AI Native Lang

AI Agent Continuity Guide

This project is intentionally designed for multi-session, multi-agent development. Use this guide to continue work safely and efficiently across handoffs.

AI Agent Continuity Guide

This project is intentionally designed for multi-session, multi-agent development. Use this guide to continue work safely and efficiently across handoffs.

Primary Goal

Preserve correctness of AINL language/runtime behavior while improving model quality on strict canonical AINL generation.

First-Read Checklist (Every New Session)

  1. If you will do implementation work: Read docs/BOT_ONBOARDING.md and complete the steps in docs/OPENCLAW_IMPLEMENTATION_PREFLIGHT.md before coding (see tooling/bot_bootstrap.json).
  2. Read README.md and docs/DOCS_INDEX.md.
  3. Read docs/AINL_SPEC.md and SEMANTICS.md.
  4. Read docs/RUNTIME_COMPILER_CONTRACT.md (compiler/runtime + grammar ownership contract).
  5. Read docs/TRAINING_ALIGNMENT_RUNBOOK.md before touching train/eval scripts.
  6. Read docs/DOCS_MAINTENANCE.md before broad documentation edits.
  7. Read latest reports:
    • corpus/curated/alignment_run_health.json
    • corpus/curated/model_eval_trends.json
  8. Inspect current generation quality report:
    • corpus/curated/model_eval_report_v5_aligned.json (or latest variant)
  9. If planning an integration or major change, review consultant reports:
    • AI_CONSULTANT_REPORT_APOLLO.md — OpenClaw ocl adapter integration strategy
    • docs/ZEROCLAW_INTEGRATION.md — ZeroClaw skill + MCP bootstrap (parallel integration path)
  10. Operator / field narratives (what shipped in live stacks): agent_reports/README.md — indexed OpenClaw agent field reports (e.g. Day 2 AINL King, 2026-03-19).
  11. Intelligence monitors (memory / bootstrap / summarizer AINL): docs/INTELLIGENCE_PROGRAMS.md and scripts/run_intelligence.py.

Ground Rules for Safe Progress

  • Do not weaken strict AINL validation just to improve score.
  • Do not patch runtime to hide compiler-analysis gaps; fix compiler-owned contract logic.
  • Prefer additive changes (new flags/diagnostics) over breaking behavior.
  • Keep constrained decoding deterministic for eval comparability.
  • Preserve machine-readable artifacts in corpus/curated/.
  • If adding optimization knobs, wire them through:
    • script CLI
    • cycle script
    • output diagnostics
    • docs

Pipeline Components and Ownership

  • scripts/finetune_ainl.py: model training.
  • scripts/sweep_checkpoints.py: objective-aligned checkpoint selection.
  • scripts/eval_finetuned_model.py: constrained generation + compile/repair + diagnostics.
  • scripts/analyze_eval_trends.py: cross-run trend and regression gate logic.
  • scripts/run_alignment_cycle.sh: orchestrates all above and emits final run-health verdict.

Canonical Quality Metrics

Use these as top-line quality signals:

  • strict_ainl_rate
  • runtime_compile_rate
  • nonempty_rate

Treat eval_loss as secondary for model selection in this project.
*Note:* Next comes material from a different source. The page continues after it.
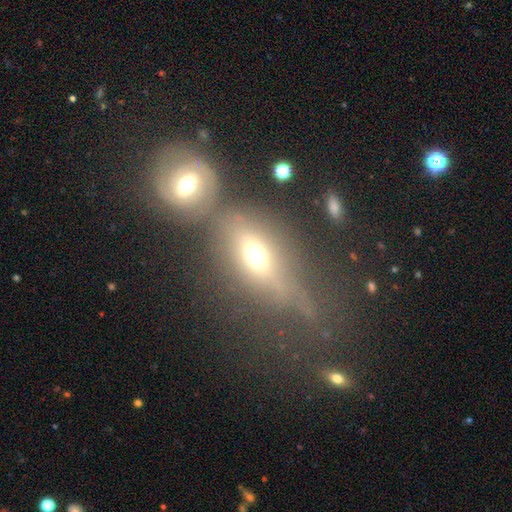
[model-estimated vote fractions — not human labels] A smooth galaxy with no disk features (45%).

Vote fractions:
- Smooth or featured? smooth: 45% / featured or disk: 41% / star or artifact: 14%
- Merging? none: 34% (tied) / merger: 34% (tied) / major disturbance: 16% / minor disturbance: 15%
Runtime/Compiler Contract Reminder

  • Canonical runtime semantics live in runtime/engine.py (RuntimeEngine).
  • ExecutionEngine is compatibility-only (runtime/compat.py, re-exported via runtime.py / runtime/__init__.py).
  • Runtime normalization/shape helpers are compiler-owned (compiler_v2.py runtime helper functions).
  • In strict mode, bare identifier-like tokens in read positions are treated as vars; quote string literals explicitly.
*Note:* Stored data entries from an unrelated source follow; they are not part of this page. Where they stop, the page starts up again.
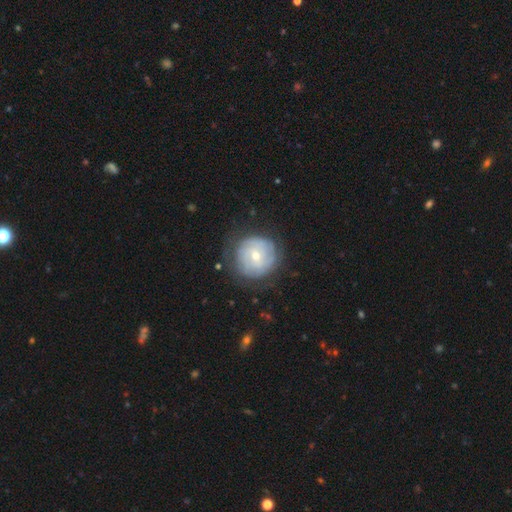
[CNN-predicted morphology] Smooth or featured? featured or disk (64%)
Edge-on disk? no (97%)
Bar? no (64%)
Spiral arms? yes (80%)
Bulge size? small (58%)
Merging? none (73%)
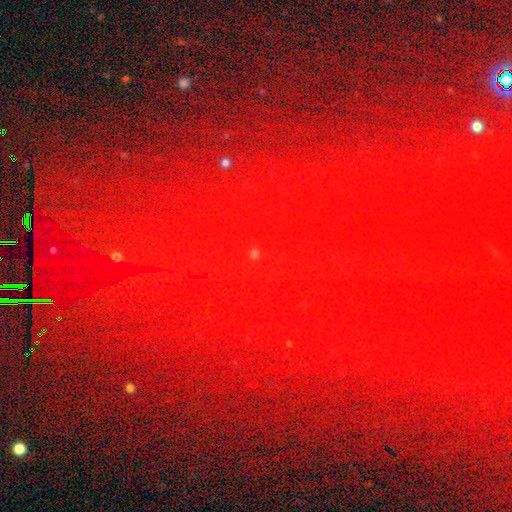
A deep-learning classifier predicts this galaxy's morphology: A star or artifact, not a galaxy (83%).

Vote fractions:
- Smooth or featured? star or artifact: 83% / smooth: 9% / featured or disk: 8%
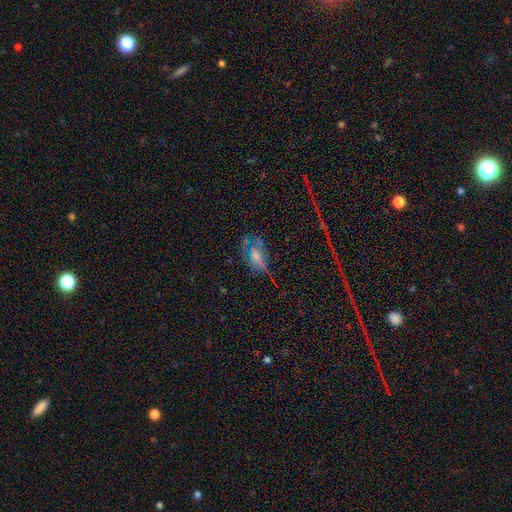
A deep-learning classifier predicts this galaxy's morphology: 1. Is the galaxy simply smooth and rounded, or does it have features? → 40% featured or disk, 30% star or artifact, 30% smooth.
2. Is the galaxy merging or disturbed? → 48% none, 24% minor disturbance, 23% major disturbance, 4% merger.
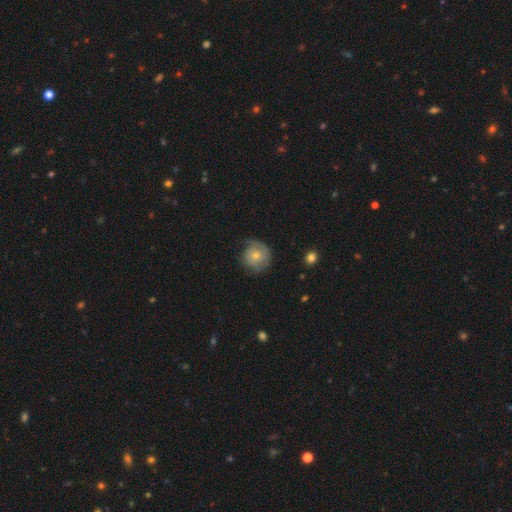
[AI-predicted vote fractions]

Required Diagnostics to Keep

  • Constraint diagnostics (fallback_used_steps, eos_blocked, strict rejects)
  • Failure-family counters
  • Timing breakdown (prepare, generate, compile, repair, total)
  • Length-bucket breakdown for quality and speed
  • Quantization diagnostics when enabled

Fast Triage Procedure

When quality drops:

  1. Check alignment_run_health.json status and gate failures.
  2. Check model_eval_trends.json deltas and worst bucket.
  3. Check failure families in final eval report.
  4. Inspect constraint alerts for over-pruning symptoms.
  5. Decide between:
    • data boost (target failing families)
    • constraint tuning
    • decoding/token budget adjustments

Handoff Template

When ending a session, leave a concise note with:

  • What changed (files + behavior)
  • What was validated (commands + pass/fail)
  • Current bottleneck
  • Recommended next command

This keeps both humans and smaller agents effective with minimal context loss.